The Supreme Court on Monday struck down the appointment of Special Public Prosecutor Bhavani Singh and declared that the interference of the Tamil Nadu government in his appointment was a manifestation of the government’s “anxiety” about the future. The court held that Karnataka is the sole prosecuting agency in the pending appeals filed by the former Tamil Nadu Chief Minister, Jayalalithaa, and three others against their conviction in the Rs. 66 crore disproportionate assets case.
A three-judge Bench, led by Justice Dipak Misra, directed the Karnataka government to file its written submissions by April 28 in the Karnataka High Court where the appeals are pending.
The Bench further directed the High Court judge to take no heed of the arguments made by Mr. Singh.
It, however, dismissed any need for having a fresh hearing of the appeals.
Justice Misra, reading out the judgment, reasoned that the proceedings so far held cannot be “abandoned solely because there was no proper assistance” from the prosecution. He observed that for the High Court judge “the filament of reasoning will naturally flow from a dispassionate viewing of the evidence”.
Justice Misra read out from the verdict in the open court, “We have not agreed with Justice Madan Lokur.

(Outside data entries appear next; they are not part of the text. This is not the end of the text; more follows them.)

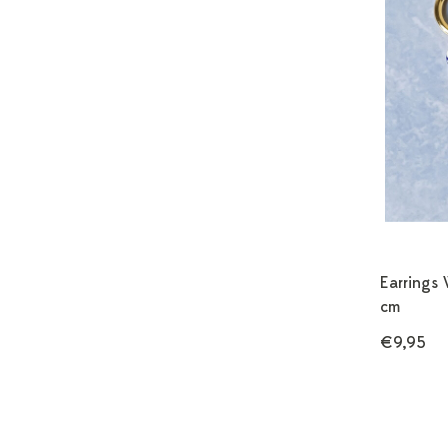
Earrings 
cm
€9,95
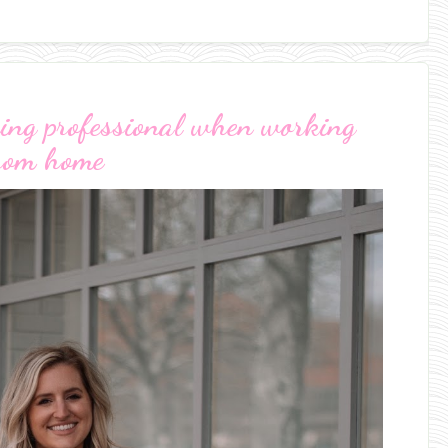
oking professional when working
rom home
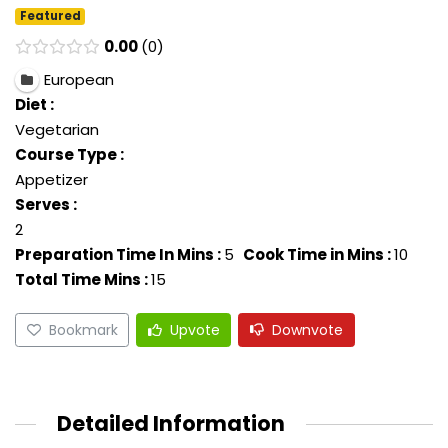
Featured
0.00
0
European
Diet :
Vegetarian
Course Type :
Appetizer
Serves :
2
Preparation Time In Mins :
5
Cook Time in Mins :
10
Total Time Mins :
15
Bookmark
Upvote
Downvote
Detailed Information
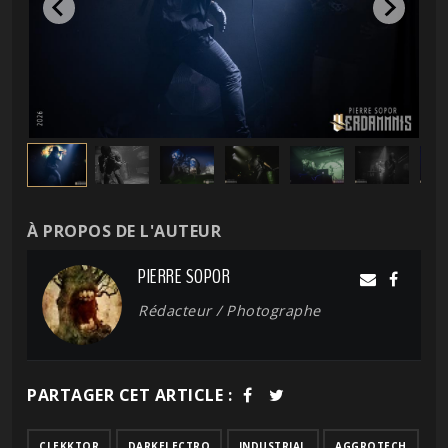
À PROPOS DE L'AUTEUR
PIERRE SOPOR
Rédacteur / Photographe
PARTAGER CET ARTICLE :
CLEKKTOR
DARKELECTRO
INDUSTRIAL
AGGROTECH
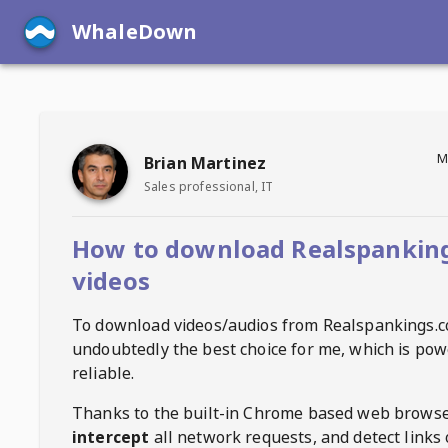
WhaleDown
M
Brian Martinez
Sales professional, IT
How to download Realspankin
videos
To download videos/audios from
Realspankings.
undoubtedly the best choice for me, which is pow
reliable.
Thanks to the built-in Chrome based web browse
intercept
all network requests, and detect links 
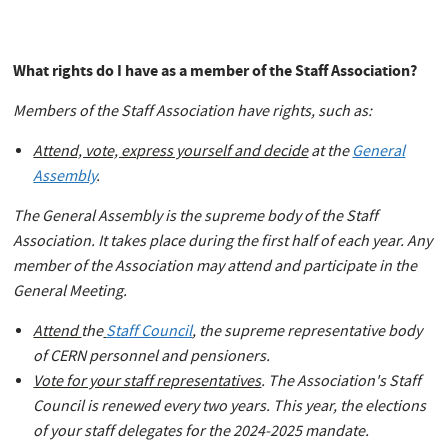
What rights do I have as a member of the Staff Association?
Members of the Staff Association have rights, such as:
Attend, vote, express yourself and decide
at the
General
Assembly
.
The General Assembly is the supreme body of the Staff
Association. It takes place during the first half of each year. Any
member of the Association may attend and participate in the
General Meeting.
Attend
the
Staff Council
, the supreme representative body
of CERN personnel and pensioners.
Vote for your staff representatives
. The Association's Staff
Council is renewed every two years. This year, the elections
of your staff delegates for the 2024-2025 mandate.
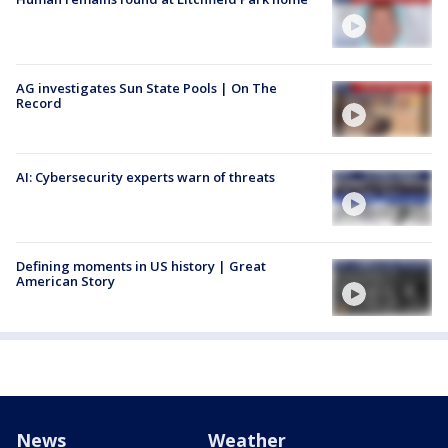
AG investigates Sun State Pools | On The
Record
AI: Cybersecurity experts warn of threats
Defining moments in US history | Great
American Story
News
Weather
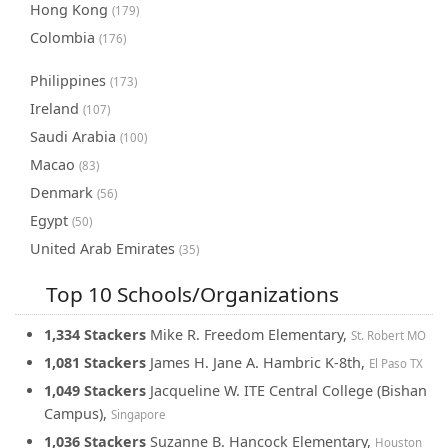
Hong Kong
(179)
Colombia
(176)
Philippines
(173)
Ireland
(107)
Saudi Arabia
(100)
Macao
(83)
Denmark
(56)
Egypt
(50)
United Arab Emirates
(35)
Top 10 Schools/Organizations
1,334 Stackers
Mike R. Freedom Elementary,
St. Robert MO
1,081 Stackers
James H. Jane A. Hambric K-8th,
El Paso TX
1,049 Stackers
Jacqueline W. ITE Central College (Bishan
Campus),
Singapore
1,036 Stackers
Suzanne B. Hancock Elementary,
Houston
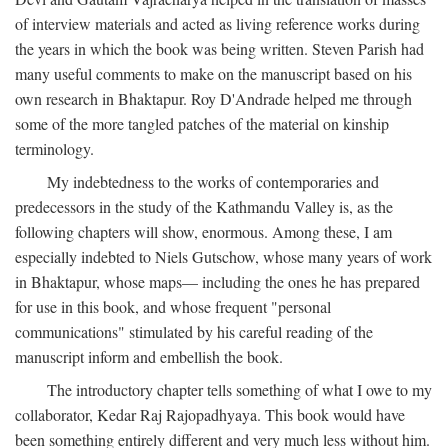
of interview materials and acted as living reference works during
the years in which the book was being written. Steven Parish had
many useful comments to make on the manuscript based on his
own research in Bhaktapur. Roy D'Andrade helped me through
some of the more tangled patches of the material on kinship
terminology.
My indebtedness to the works of contemporaries and
predecessors in the study of the Kathmandu Valley is, as the
following chapters will show, enormous. Among these, I am
especially indebted to Niels Gutschow, whose many years of work
in Bhaktapur, whose maps— including the ones he has prepared
for use in this book, and whose frequent "personal
communications" stimulated by his careful reading of the
manuscript inform and embellish the book.
The introductory chapter tells something of what I owe to my
collaborator, Kedar Raj Rajopadhyaya. This book would have
been something entirely different and very much less without him.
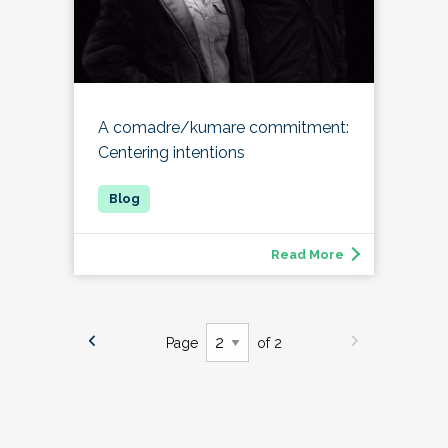
A comadre/kumare commitment:
Centering intentions
Read More
Page
of 2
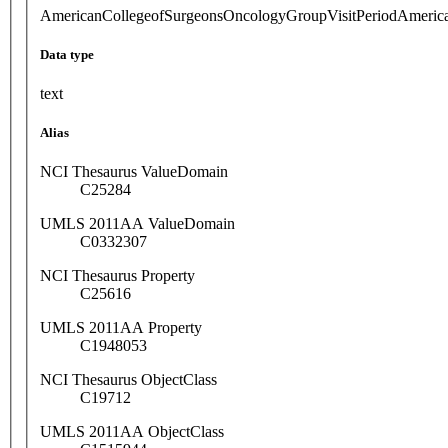
AmericanCollegeofSurgeonsOncologyGroupVisitPeriodAmeric
Data type
text
Alias
NCI Thesaurus ValueDomain
C25284
UMLS 2011AA ValueDomain
C0332307
NCI Thesaurus Property
C25616
UMLS 2011AA Property
C1948053
NCI Thesaurus ObjectClass
C19712
UMLS 2011AA ObjectClass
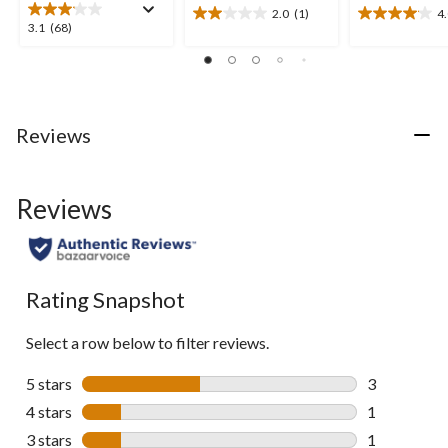
2.0
(1)
4
2.0
4.0
3.1
3.1
(68)
out
out
out
of
of
of
5
5
5
stars.
stars.
stars.
1
22
68
Reviews
review
reviews
reviews
Reviews
Rating Snapshot
Select a row below to filter reviews.
5 stars
stars
3
3 reviews wi
4 stars
stars
1
1 review wit
3 stars
stars
1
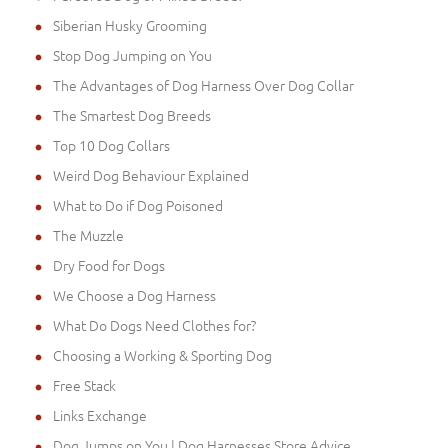
Siberian Husky Grooming
Stop Dog Jumping on You
The Advantages of Dog Harness Over Dog Collar
The Smartest Dog Breeds
Top 10 Dog Collars
Weird Dog Behaviour Explained
What to Do if Dog Poisoned
The Muzzle
Dry Food for Dogs
We Choose a Dog Harness
What Do Dogs Need Clothes for?
Choosing a Working & Sporting Dog
Free Stack
Links Exchange
Dog Jumps on You | Dog Harnesses Store Advice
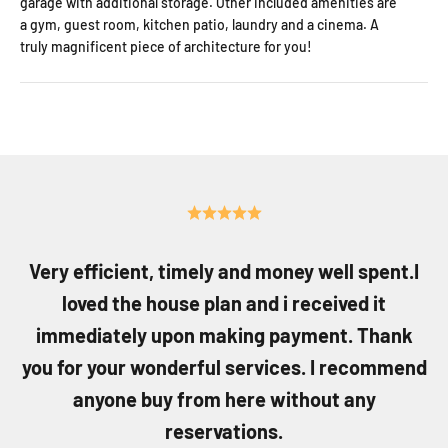
garage with additional storage. Other included amenities are
a gym, guest room, kitchen patio, laundry and a cinema. A
truly magnificent piece of architecture for you!
Very efficient, timely and money well spent.I
loved the house plan and i received it
immediately upon making payment. Thank
you for your wonderful services. I recommend
anyone buy from here without any
reservations.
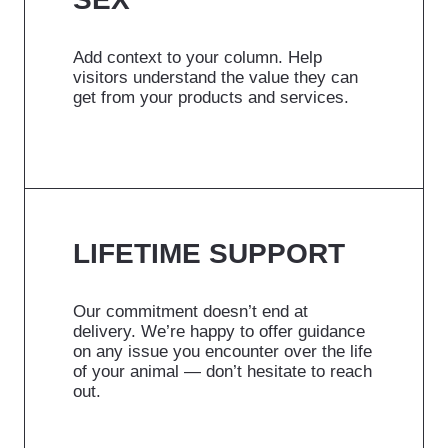
Add context to your column. Help
visitors understand the value they can
get from your products and services.
LIFETIME SUPPORT
Our commitment doesn’t end at
delivery. We’re happy to offer guidance
on any issue you encounter over the life
of your animal — don’t hesitate to reach
out.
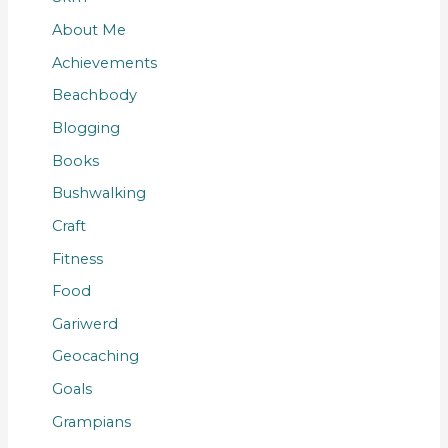
About Me
Achievements
Beachbody
Blogging
Books
Bushwalking
Craft
Fitness
Food
Gariwerd
Geocaching
Goals
Grampians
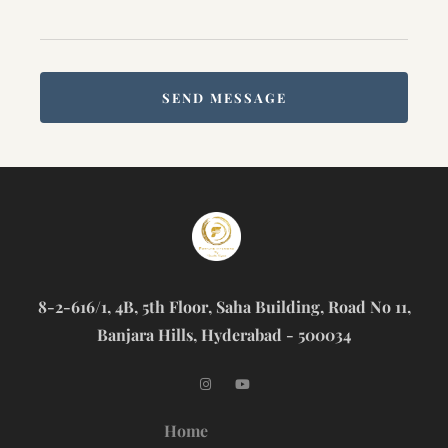
SEND MESSAGE
8-2-616/1, 4B, 5th Floor, Saha Building, Road No 11,
Banjara Hills, Hyderabad - 500034
Home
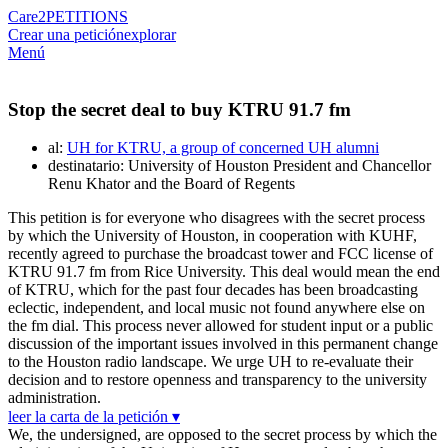
Care2
PETITIONS
Crear una petición
explorar
Menú
Stop the secret deal to buy KTRU 91.7 fm
al:
UH for KTRU, a group of concerned UH alumni
destinatario: University of Houston President and Chancellor
Renu Khator and the Board of Regents
This petition is for everyone who disagrees with the secret process
by which the University of Houston, in cooperation with KUHF,
recently agreed to purchase the broadcast tower and FCC license of
KTRU 91.7 fm from Rice University. This deal would mean the end
of KTRU, which for the past four decades has been broadcasting
eclectic, independent, and local music not found anywhere else on
the fm dial. This process never allowed for student input or a public
discussion of the important issues involved in this permanent change
to the Houston radio landscape. We urge UH to re-evaluate their
decision and to restore openness and transparency to the university
administration.
leer la carta de la petición ▾
We, the undersigned, are opposed to the secret process by which the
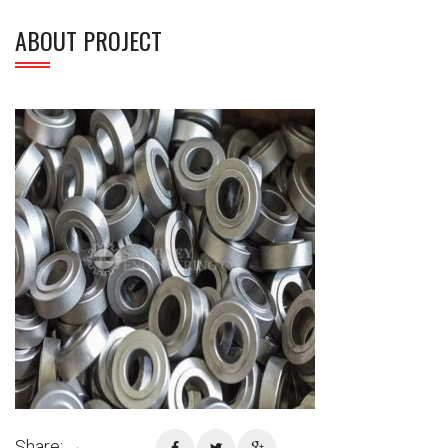
ABOUT PROJECT
Share:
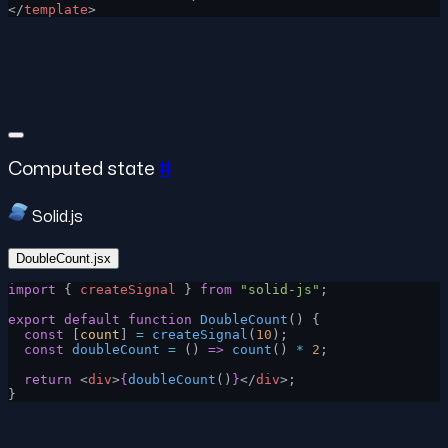
</
template
>
Computed state
#
Solid.js
DoubleCount.jsx
import
 { 
createSignal
 } 
from
 "solid-js"
;
export
 default
 function
 DoubleCount
() {
  const
 [
count
] 
=
 createSignal
(
10
);
  const
 doubleCount
 =
 () 
=>
 count
() 
*
 2
;
  return
 <
div
>
{
doubleCount
()
}
</
div
>;
}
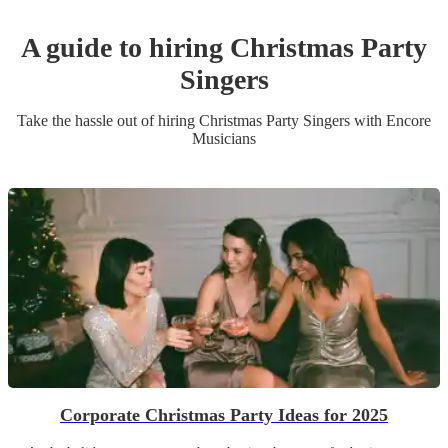
A guide to hiring
Christmas Party
Singer
s
Take the hassle out of hiring
Christmas Party
Singer
s
with Encore
Musicians
Corporate Christmas Party Ideas for 2025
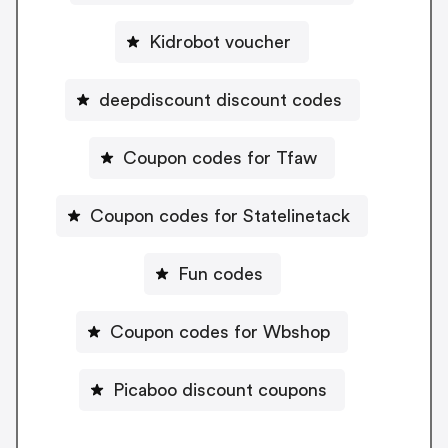
Kidrobot voucher
deepdiscount discount codes
Coupon codes for Tfaw
Coupon codes for Statelinetack
Fun codes
Coupon codes for Wbshop
Picaboo discount coupons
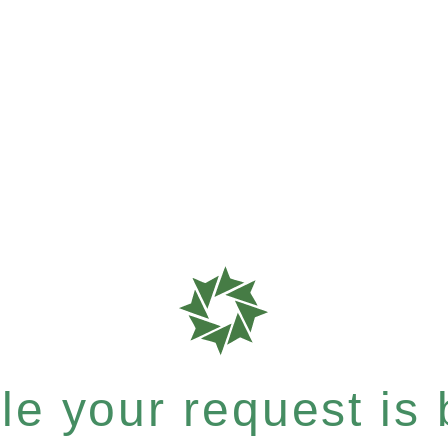
e your request is b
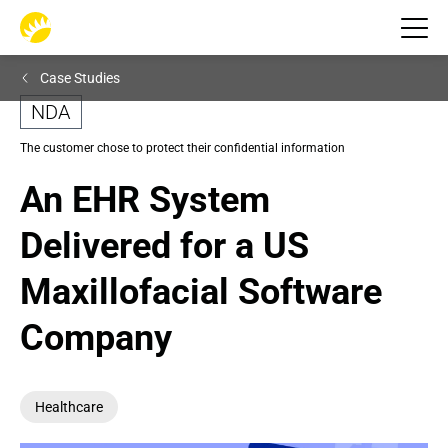
Case Studies
NDA
The customer chose to protect their confidential information
An EHR System 
Delivered for a US 
Maxillofacial Software 
Company
Healthcare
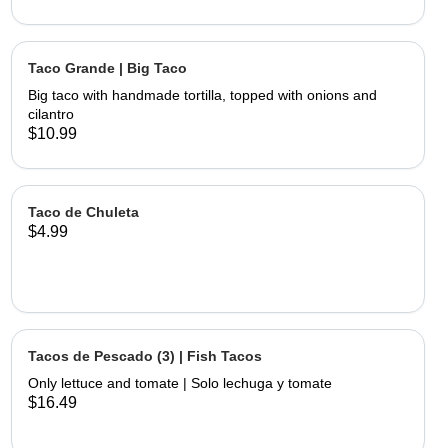
Taco Grande | Big Taco
Big taco with handmade tortilla, topped with onions and
cilantro
$10.99
Taco de Chuleta
$4.99
Tacos de Pescado (3) | Fish Tacos
Only lettuce and tomate | Solo lechuga y tomate
$16.49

There is no justification for fresh hearing, especially when the appeals have been heard at length and judgment is reserved. “
Asking the High Court judge to be vigilant about the “corroding effect of corruption” and the “gravity of the offence” against the accused in this case, the Bench said it was the duty of the judge to make a “complete and comprehensive evaluation and appreciation of the evidence in its entirety before renedering his judgment”.
The Bench advised the High Court to “dispassionately render a judgment which is objectively and resolutely expressed”.
The Bench was delivering the verdict on a reference made to it following a stalemate reached by an earlier Bench led by Justice Lokur on whether Mr. Singh had the authority to act as prosecutor in the appeals.
The Supreme Court, while extending Ms. Jayalalithaa’s bail, gave the Karnataka High Court time till may 12 to deliver its judgment on the appeals.
The case pertains to disproportionate assets to the tune of over Rs. 65 crore allegedly amassed by the accused during Ms. Jayalalithaa’s first tenure as Chief Minister during 1991-96.
TWISTS AND TURNS
- › The charges: Conspiracy: As CM, Jayalalithaa conspired with three others to acquire assets to the tune of Rs. 66.65 crore
- › Disproportionate Assets: The assets were disproportionate to her known income
- ›Abetment: The other three abetted the offence by acting as benami owners of 32 private firms
- › Prosecution’s take: Modus operandi was to deposit cash in benami firms’ accounts
- ›Prosecution’s take: The firms gave her address as theirs while opening accounts
- › Prosecution’s take: Ms. Jayalalithaa spent crores of rupees on renovations and constructions, her foster son’s wedding and possessed huge quantity of jewellery.
- › Counter: Prosecution born and out of malice and vendetta, many illegalities and defects in investigation. She had sufficient income form legal sources. Others were not benamidars.
- › Counter: No material to show sarees, watches and footwear seized were bought during her tenure.
- › Counter: Income-Tax authorities and Tribunals have accepted their returns and valuation of assets.